• [Source document]:
Citing the 1988 U.S. Supreme Court decision in Arizona vs. Youngblood,
Gray said she was dismissing the charges because Gilchrist had acted in
"bad faith," and "most likely did destroy or intentionally lose" hair
that was crucial evidence in McCarty's trial in the 1982 stabbing and
strangling of Pamela Kaye Willis.
According to several people at Friday's hearing, Gray said she still
thought that McCarty may have been involved in the murder but that the
law required her to throw the case out.
Innocence Project attorney Colin Starger, who has represented McCarty
since 2003, said, "Every piece of evidence in this case, including
evidence [that] was used improperly to secure convictions, now shows
Curtis McCarty's innocence."
Free after nearly 22 years behind bars, McCarty said Friday that he had
been out for "only a few hours" and had not "had time to digest"
everything that occurred: "I am happy not just for myself but for my
family and all the people who worked so hard" for his release.
"But for the Innocence Project, Judge Gray would not have done what she
did today. I don't think she had cause to take a dig at me, but I join
her in her condemnation of Gilchrist," McCarty said in an interview.

• [Exercise goal]: In the news excerpt about Curtis McCarty, why did Judge Gray dismiss the charges against him? Answer in one to three sentences. The rows below come from a separate source unrelated to this text.

• [Data section]:
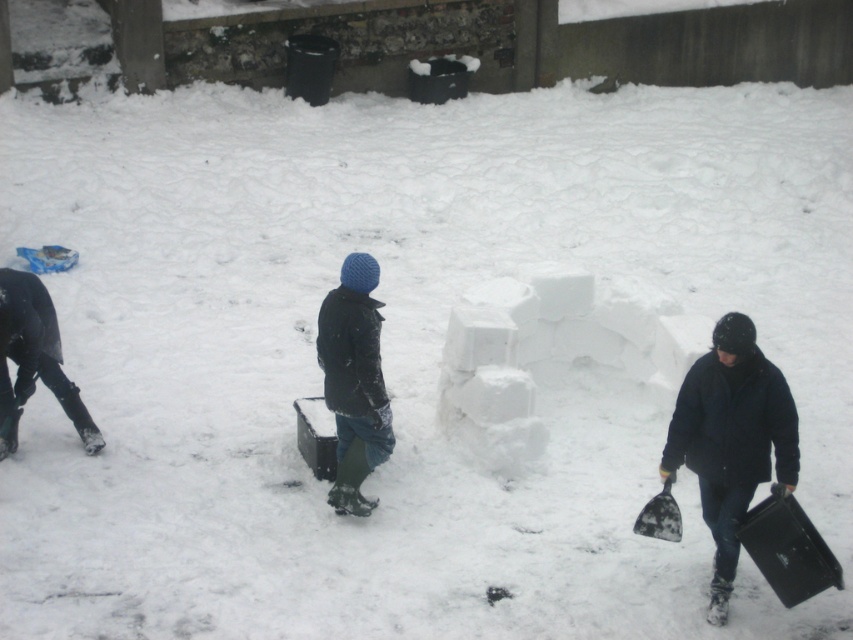
Between dark blue jacket at lower right and black matte pants at lower left, which one is positioned higher?

Positioned higher is black matte pants at lower left.

Is dark blue jacket at lower right wider than black matte pants at lower left?

In fact, dark blue jacket at lower right might be narrower than black matte pants at lower left.

The height and width of the screenshot is (640, 853). Describe the element at coordinates (730, 440) in the screenshot. I see `dark blue jacket at lower right` at that location.

Find the location of a particular element. Image resolution: width=853 pixels, height=640 pixels. dark blue jacket at lower right is located at coordinates (730, 440).

Measure the distance between black matte pants at lower left and camera.

A distance of 9.06 meters exists between black matte pants at lower left and camera.

Is black matte pants at lower left positioned in front of black plastic shovel at lower right?

No, black matte pants at lower left is further to the viewer.

Does point (9, 308) lie behind point (660, 538)?

Yes, it is behind point (660, 538).

Image resolution: width=853 pixels, height=640 pixels. Find the location of `black matte pants at lower left`. black matte pants at lower left is located at coordinates (33, 358).

Between dark blue woolen hat at center and black matte pants at lower left, which one has more height?

dark blue woolen hat at center

Which is in front, point (380, 419) or point (41, 321)?

Point (380, 419) is in front.

Is point (354, 420) more distant than point (26, 326)?

No, it is not.

Image resolution: width=853 pixels, height=640 pixels. Identify the location of dark blue woolen hat at center. (354, 381).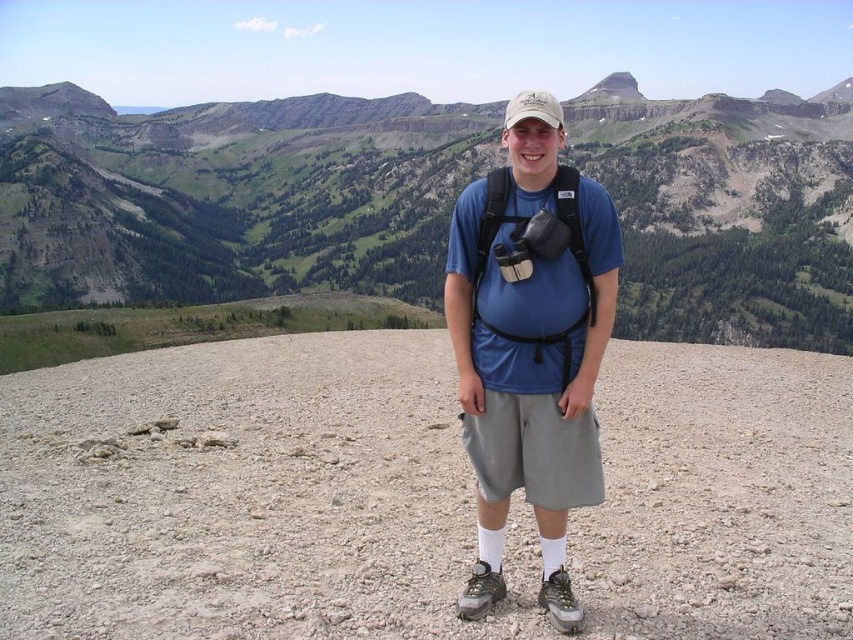
Question: Is gray gravel at center thinner than blue fabric backpack at center?

Choices:
 (A) no
 (B) yes

Answer: (A)

Question: Which point is farther from the camera taking this photo?

Choices:
 (A) (821, 140)
 (B) (558, 490)
 (C) (54, 536)

Answer: (A)

Question: Is green grassy mountain at center to the left of blue fabric backpack at center from the viewer's perspective?

Choices:
 (A) no
 (B) yes

Answer: (B)

Question: Which point appears closest to the camera in this image?

Choices:
 (A) (0, 465)
 (B) (560, 436)
 (C) (177, 268)

Answer: (B)

Question: From the image, what is the correct spatial relationship of gray gravel at center in relation to blue fabric backpack at center?

Choices:
 (A) below
 (B) above

Answer: (A)

Question: Which point is closer to the camera?

Choices:
 (A) green grassy mountain at center
 (B) gray gravel at center

Answer: (B)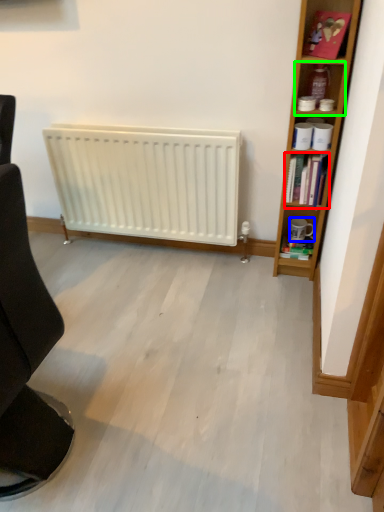
Question: Estimate the real-world distances between objects in this image. Which object is closer to book (highlighted by a red box), coffee cup (highlighted by a blue box) or shelf (highlighted by a green box)?

Choices:
 (A) coffee cup
 (B) shelf

Answer: (B)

• [Task answer]: Judge Gray dismissed the charges because Gilchrist had acted in "bad faith" and "most likely did destroy or intentionally lose" hair that was crucial evidence in McCarty's trial. Citing the 1988 Supreme Court decision in Arizona vs. Youngblood, she said the law required her to throw the case out, even though she still thought McCarty may have been involved in the murder.